▶ _Exercise_
Search the records below for "Tunes" and copy every line it turns up in.

(Records from a data collection)
---------------

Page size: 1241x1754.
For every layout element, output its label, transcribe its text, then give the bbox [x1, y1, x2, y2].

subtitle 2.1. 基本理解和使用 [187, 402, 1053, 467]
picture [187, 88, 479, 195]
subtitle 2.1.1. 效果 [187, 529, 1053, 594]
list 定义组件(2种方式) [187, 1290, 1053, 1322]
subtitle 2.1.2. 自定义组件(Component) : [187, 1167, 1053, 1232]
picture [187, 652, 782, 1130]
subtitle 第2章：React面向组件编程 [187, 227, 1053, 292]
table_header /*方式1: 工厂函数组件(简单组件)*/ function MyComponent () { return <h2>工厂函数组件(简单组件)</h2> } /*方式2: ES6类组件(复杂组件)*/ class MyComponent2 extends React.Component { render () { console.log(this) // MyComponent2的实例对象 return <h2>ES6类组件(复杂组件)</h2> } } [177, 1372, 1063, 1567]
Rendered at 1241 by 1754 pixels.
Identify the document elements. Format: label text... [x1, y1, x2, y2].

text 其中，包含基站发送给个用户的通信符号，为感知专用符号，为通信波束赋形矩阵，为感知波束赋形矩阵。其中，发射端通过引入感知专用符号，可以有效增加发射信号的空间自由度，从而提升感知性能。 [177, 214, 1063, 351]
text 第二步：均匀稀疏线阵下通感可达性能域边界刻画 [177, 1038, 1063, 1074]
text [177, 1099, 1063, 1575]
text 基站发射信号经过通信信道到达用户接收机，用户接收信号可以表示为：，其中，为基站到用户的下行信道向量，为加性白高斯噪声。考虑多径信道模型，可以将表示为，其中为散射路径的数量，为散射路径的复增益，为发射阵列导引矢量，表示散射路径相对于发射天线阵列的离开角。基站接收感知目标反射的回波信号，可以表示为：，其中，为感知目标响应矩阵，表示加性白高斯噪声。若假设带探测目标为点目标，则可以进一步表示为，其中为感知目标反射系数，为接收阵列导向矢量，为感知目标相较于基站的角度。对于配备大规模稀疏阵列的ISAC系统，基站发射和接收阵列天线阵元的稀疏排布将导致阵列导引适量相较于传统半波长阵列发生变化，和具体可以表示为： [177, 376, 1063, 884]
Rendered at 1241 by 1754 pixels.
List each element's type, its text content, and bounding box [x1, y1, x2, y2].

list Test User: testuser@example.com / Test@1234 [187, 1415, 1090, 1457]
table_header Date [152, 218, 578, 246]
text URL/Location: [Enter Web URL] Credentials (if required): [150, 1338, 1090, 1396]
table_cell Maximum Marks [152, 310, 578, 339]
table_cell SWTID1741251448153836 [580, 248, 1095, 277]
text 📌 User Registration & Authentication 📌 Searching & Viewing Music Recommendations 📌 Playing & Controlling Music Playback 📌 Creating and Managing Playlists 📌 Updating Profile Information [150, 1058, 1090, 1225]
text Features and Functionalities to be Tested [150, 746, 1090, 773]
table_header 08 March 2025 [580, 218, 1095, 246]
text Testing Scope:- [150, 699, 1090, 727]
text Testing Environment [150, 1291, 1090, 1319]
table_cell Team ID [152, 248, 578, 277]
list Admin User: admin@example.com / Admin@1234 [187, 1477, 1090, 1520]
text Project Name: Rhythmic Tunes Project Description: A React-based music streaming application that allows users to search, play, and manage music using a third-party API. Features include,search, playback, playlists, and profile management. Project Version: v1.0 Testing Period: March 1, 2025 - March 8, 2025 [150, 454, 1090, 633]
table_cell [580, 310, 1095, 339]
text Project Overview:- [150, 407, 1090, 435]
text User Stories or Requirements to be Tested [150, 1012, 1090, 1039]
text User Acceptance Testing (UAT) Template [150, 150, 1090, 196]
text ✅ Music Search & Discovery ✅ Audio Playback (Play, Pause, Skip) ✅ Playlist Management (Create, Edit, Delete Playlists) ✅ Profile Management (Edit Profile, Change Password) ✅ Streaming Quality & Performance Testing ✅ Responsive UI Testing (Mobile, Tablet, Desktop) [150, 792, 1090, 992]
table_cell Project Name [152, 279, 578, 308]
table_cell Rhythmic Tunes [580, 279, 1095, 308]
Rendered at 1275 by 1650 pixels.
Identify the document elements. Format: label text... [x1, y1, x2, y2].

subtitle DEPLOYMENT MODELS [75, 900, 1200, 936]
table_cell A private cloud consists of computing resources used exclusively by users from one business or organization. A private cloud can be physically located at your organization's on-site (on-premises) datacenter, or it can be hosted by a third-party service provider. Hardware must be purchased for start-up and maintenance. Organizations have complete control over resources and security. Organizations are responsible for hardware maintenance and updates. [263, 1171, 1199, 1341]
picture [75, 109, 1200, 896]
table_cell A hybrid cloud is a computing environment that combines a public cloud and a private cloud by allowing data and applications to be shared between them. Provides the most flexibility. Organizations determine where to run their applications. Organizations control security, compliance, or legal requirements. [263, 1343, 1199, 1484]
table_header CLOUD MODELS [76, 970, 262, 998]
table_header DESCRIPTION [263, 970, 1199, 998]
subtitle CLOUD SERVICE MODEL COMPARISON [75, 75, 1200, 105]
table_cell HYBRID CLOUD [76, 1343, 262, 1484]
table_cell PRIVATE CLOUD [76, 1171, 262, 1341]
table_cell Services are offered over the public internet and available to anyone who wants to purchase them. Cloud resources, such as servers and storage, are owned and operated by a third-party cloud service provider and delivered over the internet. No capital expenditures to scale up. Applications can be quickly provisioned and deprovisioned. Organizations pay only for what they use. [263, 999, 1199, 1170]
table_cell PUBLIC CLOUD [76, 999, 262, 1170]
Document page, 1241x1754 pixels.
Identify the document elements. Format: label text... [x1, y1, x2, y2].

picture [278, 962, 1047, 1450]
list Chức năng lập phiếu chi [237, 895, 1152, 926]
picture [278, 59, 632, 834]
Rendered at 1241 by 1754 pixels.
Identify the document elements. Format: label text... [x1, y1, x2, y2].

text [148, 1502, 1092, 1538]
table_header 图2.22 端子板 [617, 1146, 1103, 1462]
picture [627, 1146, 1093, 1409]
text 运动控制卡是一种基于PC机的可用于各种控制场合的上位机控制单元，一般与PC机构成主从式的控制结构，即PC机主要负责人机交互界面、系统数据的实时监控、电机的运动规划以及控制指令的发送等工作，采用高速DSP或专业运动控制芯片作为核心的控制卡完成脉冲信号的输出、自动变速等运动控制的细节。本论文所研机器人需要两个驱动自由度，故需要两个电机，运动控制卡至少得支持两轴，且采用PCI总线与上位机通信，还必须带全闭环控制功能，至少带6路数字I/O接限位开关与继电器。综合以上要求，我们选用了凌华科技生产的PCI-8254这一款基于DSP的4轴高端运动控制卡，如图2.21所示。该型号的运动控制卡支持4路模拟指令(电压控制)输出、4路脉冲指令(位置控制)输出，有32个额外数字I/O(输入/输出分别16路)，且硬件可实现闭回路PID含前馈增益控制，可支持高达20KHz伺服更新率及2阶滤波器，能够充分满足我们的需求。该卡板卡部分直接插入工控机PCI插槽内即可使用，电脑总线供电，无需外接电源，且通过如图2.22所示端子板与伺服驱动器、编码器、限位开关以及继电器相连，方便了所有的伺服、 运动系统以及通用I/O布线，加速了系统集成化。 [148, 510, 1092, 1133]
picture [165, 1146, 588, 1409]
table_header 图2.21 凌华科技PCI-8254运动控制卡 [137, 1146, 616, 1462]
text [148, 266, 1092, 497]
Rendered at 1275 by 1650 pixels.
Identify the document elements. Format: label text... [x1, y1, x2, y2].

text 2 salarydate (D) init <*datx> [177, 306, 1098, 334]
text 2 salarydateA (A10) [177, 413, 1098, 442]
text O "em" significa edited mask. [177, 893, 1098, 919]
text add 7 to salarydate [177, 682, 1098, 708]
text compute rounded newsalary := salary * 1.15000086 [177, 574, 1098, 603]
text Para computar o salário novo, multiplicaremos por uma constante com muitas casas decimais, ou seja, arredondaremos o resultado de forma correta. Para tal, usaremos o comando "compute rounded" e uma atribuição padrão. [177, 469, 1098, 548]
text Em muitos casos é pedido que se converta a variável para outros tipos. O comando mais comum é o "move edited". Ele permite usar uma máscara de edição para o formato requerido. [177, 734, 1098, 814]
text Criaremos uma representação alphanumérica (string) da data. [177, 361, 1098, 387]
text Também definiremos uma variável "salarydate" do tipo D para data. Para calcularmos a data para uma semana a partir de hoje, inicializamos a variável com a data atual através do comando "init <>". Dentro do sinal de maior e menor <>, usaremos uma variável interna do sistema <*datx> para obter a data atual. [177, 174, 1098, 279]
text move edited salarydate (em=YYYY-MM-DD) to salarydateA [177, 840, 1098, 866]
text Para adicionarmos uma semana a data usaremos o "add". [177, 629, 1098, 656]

---------------

▶ _Solution to the exercise_
text Project Name: Rhythmic Tunes Project Description: A React-based music streaming application that allows users to search, play, and manage music using a third-party API. Features include,search, playback, playlists, and profile management. Project Version: v1.0 Testing Period: March 1, 2025 - March 8, 2025 [150, 454, 1090, 633]
table_cell Rhythmic Tunes [580, 279, 1095, 308]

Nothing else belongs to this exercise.